Garden centres are filled with little starter veg plants at the moment, and I think they are brilliant. They take the guess work out of the hardest part of vegetable growing, which is getting the plants started in the first place. As most of the vegetables we grow are annuals, we have to bring on these tiny plants at the most unpredictable time in the year, with the greatest temperature swings and a high probability of sudden bad weather. And we have to make them sturdy and healthy enough to plant out into the ground and tolerate anything that comes their way, but often with minimal facilities – making the best of a bad job and ferrying plants between windowsills and the outdoors.
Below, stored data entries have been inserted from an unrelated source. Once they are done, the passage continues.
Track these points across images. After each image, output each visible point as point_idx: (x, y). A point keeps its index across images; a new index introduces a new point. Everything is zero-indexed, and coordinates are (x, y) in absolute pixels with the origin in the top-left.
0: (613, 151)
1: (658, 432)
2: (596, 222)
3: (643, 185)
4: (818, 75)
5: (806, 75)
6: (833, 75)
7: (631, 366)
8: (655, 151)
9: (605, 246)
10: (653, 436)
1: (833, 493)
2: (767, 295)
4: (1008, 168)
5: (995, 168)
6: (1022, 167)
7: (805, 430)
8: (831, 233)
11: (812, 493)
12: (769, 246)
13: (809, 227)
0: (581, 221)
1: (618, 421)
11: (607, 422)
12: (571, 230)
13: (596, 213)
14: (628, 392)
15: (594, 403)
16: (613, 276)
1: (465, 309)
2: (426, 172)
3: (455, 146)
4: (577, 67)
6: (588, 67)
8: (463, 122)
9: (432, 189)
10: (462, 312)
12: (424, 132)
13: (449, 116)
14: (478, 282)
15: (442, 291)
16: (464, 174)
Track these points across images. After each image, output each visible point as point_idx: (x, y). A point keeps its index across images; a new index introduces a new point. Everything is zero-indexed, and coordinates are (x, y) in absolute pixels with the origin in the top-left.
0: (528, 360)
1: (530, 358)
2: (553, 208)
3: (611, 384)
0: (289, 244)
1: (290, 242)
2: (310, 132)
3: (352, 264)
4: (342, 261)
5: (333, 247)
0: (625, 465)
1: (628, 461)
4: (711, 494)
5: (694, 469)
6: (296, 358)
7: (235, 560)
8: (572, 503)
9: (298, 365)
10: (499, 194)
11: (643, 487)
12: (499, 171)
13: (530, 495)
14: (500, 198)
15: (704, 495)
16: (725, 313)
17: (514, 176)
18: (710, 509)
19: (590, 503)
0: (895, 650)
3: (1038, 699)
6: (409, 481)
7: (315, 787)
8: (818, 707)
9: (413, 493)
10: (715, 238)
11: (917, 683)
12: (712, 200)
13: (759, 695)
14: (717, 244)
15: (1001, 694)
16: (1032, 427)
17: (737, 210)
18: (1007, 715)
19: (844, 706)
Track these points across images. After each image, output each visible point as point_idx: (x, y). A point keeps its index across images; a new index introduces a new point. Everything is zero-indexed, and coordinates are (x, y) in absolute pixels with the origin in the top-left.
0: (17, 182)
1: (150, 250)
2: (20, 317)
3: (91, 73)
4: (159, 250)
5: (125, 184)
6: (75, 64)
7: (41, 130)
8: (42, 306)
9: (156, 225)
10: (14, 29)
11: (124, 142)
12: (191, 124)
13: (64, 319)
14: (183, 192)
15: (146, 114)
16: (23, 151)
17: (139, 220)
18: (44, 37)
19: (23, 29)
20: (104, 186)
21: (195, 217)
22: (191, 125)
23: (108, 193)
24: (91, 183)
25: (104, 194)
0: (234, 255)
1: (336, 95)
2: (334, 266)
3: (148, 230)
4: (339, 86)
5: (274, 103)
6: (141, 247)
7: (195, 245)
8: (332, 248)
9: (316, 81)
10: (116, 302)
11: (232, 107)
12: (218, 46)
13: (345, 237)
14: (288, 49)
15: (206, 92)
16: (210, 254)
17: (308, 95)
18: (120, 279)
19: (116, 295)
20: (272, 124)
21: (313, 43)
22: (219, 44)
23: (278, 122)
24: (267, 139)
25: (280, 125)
When you buy little starter plants all of that work has been taken care of by professionals in the most perfect growing conditions, and so your plants are healthy and strong and ready to grow well.
Buying them this way also helps avoid the problem of over sowing. When faced with a packet of seeds and a whole summer ahead it is so tempting to sow half a packet or even the whole lot, without necessarily thinking about the reality of where the resulting plants are going to go. But starter plants are expensive. Not very expensive, but more than a packet of seeds, and so I am forced to really think about how many of each plant I want and where I am going to put them: two courgette plants really will be enough for my whole family’s courgette needs, likewise three cucumbers. We can only really fit in five tomatoes, and so on.
However there are some tricks to using these plants. They are grown in ideal conditions, but your garden’s conditions are likely not ideal, or at least the weather that they will be subject to after planting out wont be, so there is a good chance that they will get a bit of a shock on introduction to your soil. They will have been grown in pretty sheltered conditions, which is why they look so healthy and soft, but that softness is exactly what will make them irresistible to pests – particularly slugs and snails. You can lose a whole trolley full of garden centre plants overnight if you don’t take some precautions.
You could of course plant them out and then surround them with all sorts of slug and snail fortifications, but in my experience very few of them work fully. In my experience the best way to get around this problem is to first plant them up into small pots of their own, and then grow them on in your own garden in relatively sheltered spot – not inside the greenhouse now, they need to start to get used to the great outdoors. Give them at least a week like this, maybe two, outside day and night, and only then plant them out. You will have far fewer slug and snail losses this way. Then once you plant them into the ground they will be acclimatised to your conditions, and will romp away.